A schematic overview of association analyses for 16 SNPs in the FADS gene cluster and PUFAs (N = 10) and PUFA ratios (N = 5) in 224 subjects from the Tangier population. The ratios included are (i) enzymatic activity in the total pathway in ω6 series (TPω6) defined as (AA+ADA)/(LA+GLA+DHGLA); (ii) enzymatic activity in the total pathway in ω3 series (TPω3) defined as (EPA+DPA)/(ALA+SDA+ETEA); (iii) Fatty acid desaturase 1 (FADS1) activity in the ω6 series (FADS1ω6) defined as (AA+ADA)/DHGLA; (iv) FADS1 activity in the ω3 series (FADS1ω3) defined as (EPA+DPA)/ETEA; and (v) FADS2 activity in the ω6 series (GLA/LA). The P values of these association tests are shown in Panel A, and the specific allele associated with an increased mean trait value for each phenotype is shown in Panel B for all tests, where P < 0.05. Color key mapping P values and alleles to specific color codes are displayed.
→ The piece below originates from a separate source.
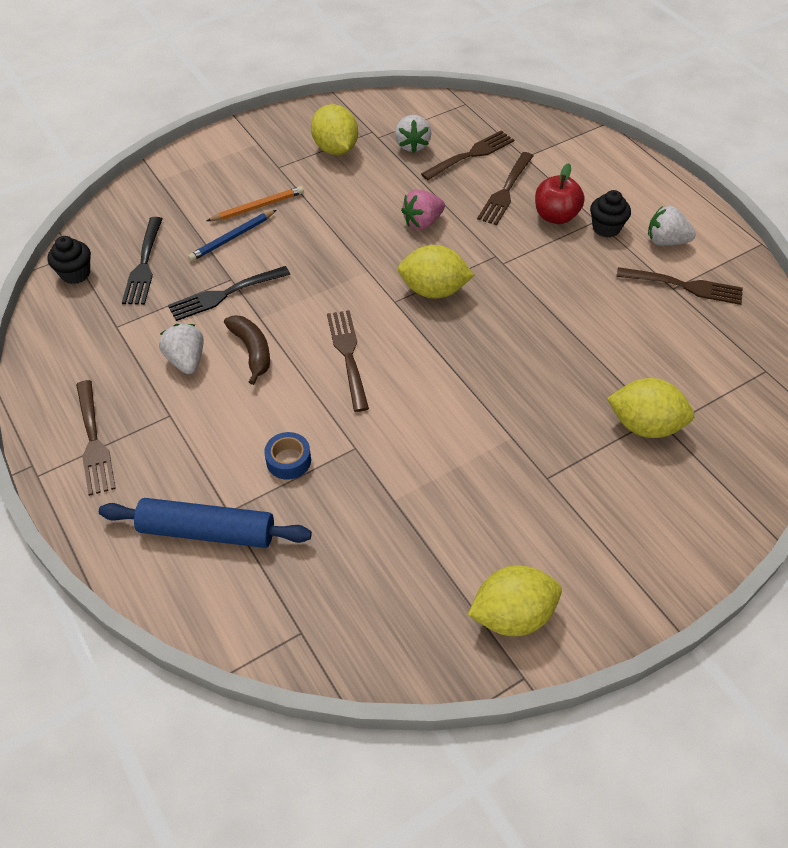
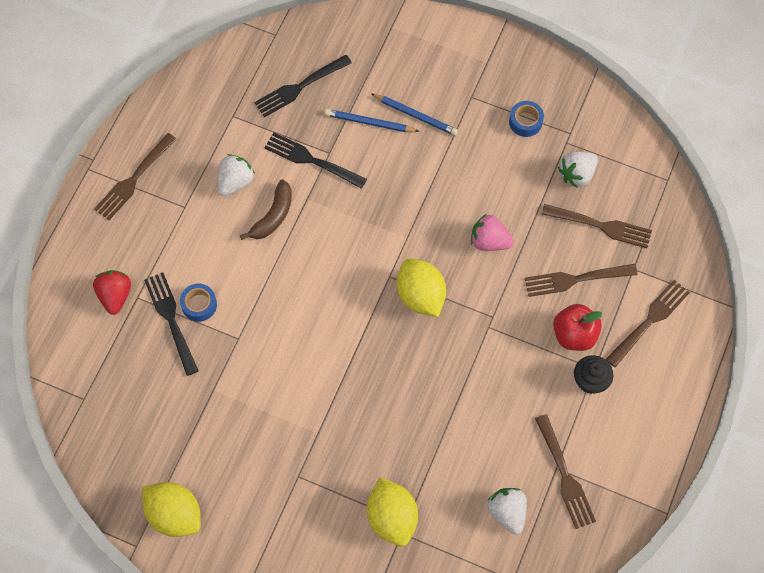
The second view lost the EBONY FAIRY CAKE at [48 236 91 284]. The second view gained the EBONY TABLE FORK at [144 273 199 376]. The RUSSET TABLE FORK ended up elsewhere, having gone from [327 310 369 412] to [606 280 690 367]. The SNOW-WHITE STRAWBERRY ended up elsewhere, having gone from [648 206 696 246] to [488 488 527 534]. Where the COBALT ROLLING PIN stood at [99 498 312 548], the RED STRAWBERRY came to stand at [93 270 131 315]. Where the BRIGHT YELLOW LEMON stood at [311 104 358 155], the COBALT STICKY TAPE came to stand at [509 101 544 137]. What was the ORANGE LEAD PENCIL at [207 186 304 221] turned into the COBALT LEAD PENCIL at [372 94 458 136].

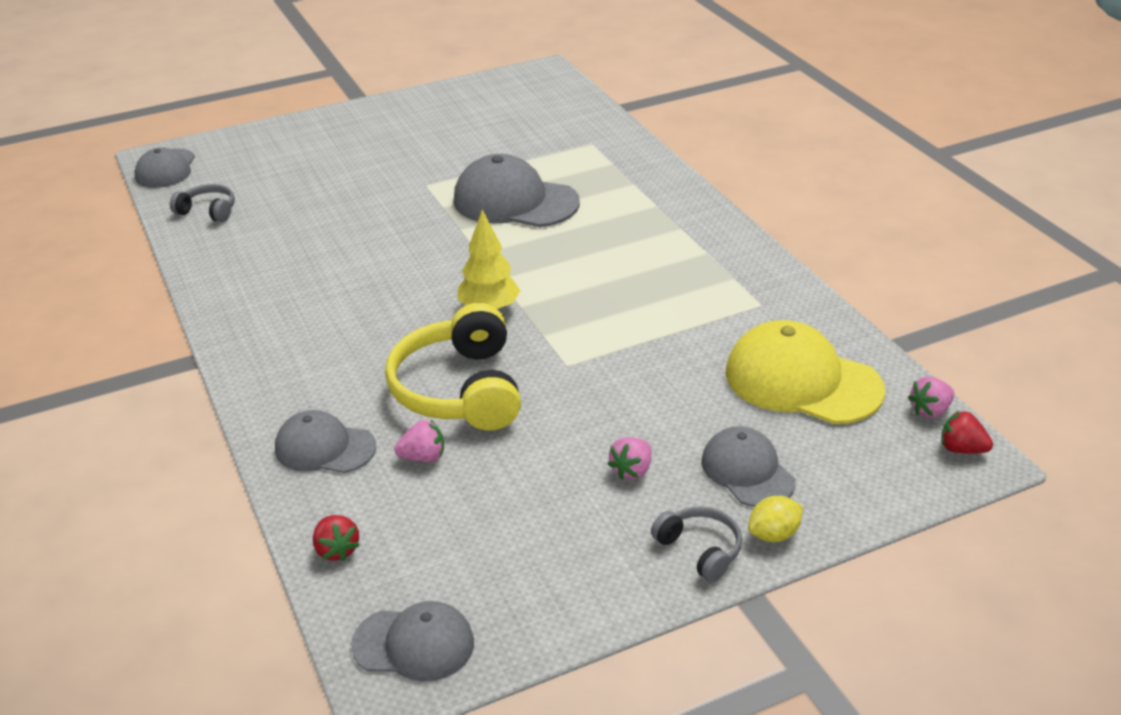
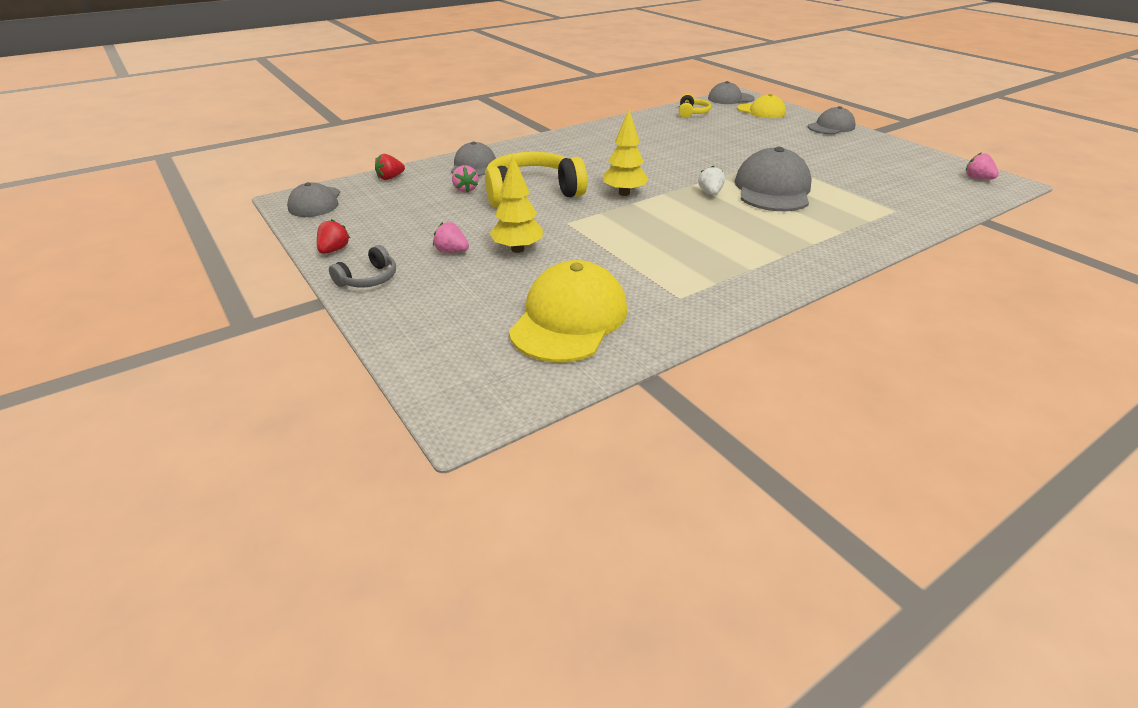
The second view lost the BRIGHT YELLOW LEMON at [748 496 803 542]. The second view gained the BRIGHT YELLOW TOY TREE at [490 155 543 253]. The second view gained the SNOW-WHITE STRAWBERRY at [698 166 725 195]. The second view gained the BRIGHT YELLOW PEAKED CAP at [737 94 786 118]. The ASH-GREY PEAKED CAP ended up elsewhere, having gone from [701 426 796 507] to [808 106 856 134]. The PINK STRAWBERRY ended up elsewhere, having gone from [908 377 955 418] to [966 152 999 179]. The RED STRAWBERRY ended up elsewhere, having gone from [941 410 993 453] to [317 219 350 254]. What was the ASH-GREY HEADSET at [170 184 235 222] turned into the BRIGHT YELLOW HEADSET at [679 94 711 118].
Abbreviations: AA, arachidonic acid; ADA, adrenic acid; ALA, alpha-linolenic acid; DHGLA, dihomo-gamma-linolenic acid; DPA, docosapentaenoic acid; EPA, eicosapentanoic acid; ETEA, eicosatetraenoic acid; FADS, fatty acid desaturase; GLA, gamma-linolenic acid; LA, linoleic acid; PUFA, polyunsaturated fatty acid; SNP, single nucleotide polymorphism.

Fig. 4.

Phenotypic distributions of AA (top panel, product of FADS1), DHGLA (middle panel, substrate of FADS1), and FADS1ω6 (bottom panel, FADS1 activity in the ω6 series) by the three genotypes at SNP rs174537) in 224 subjects from the Tangier population. In each panel (1), a frequency distribution of the full distribution of the phenotype (N = 224) is shown in black boxes (2); the histogram of the distribution in the subjects with the GG genotype (N = 107) in a green line (3); the histogram of the distribution in the subjects with the GT heterozygote genotype (N = 83) in a blue line; and (4) the histogram of the distribution in the subjects with the TT homozygote genotype (N = 21) in a red line. Abbreviations: AA, arachidonic acid; DHGLA, dihomo-gamma-linolenic acid; FADS, fatty acid desaturase; SNP, single nucleotide polymorphism.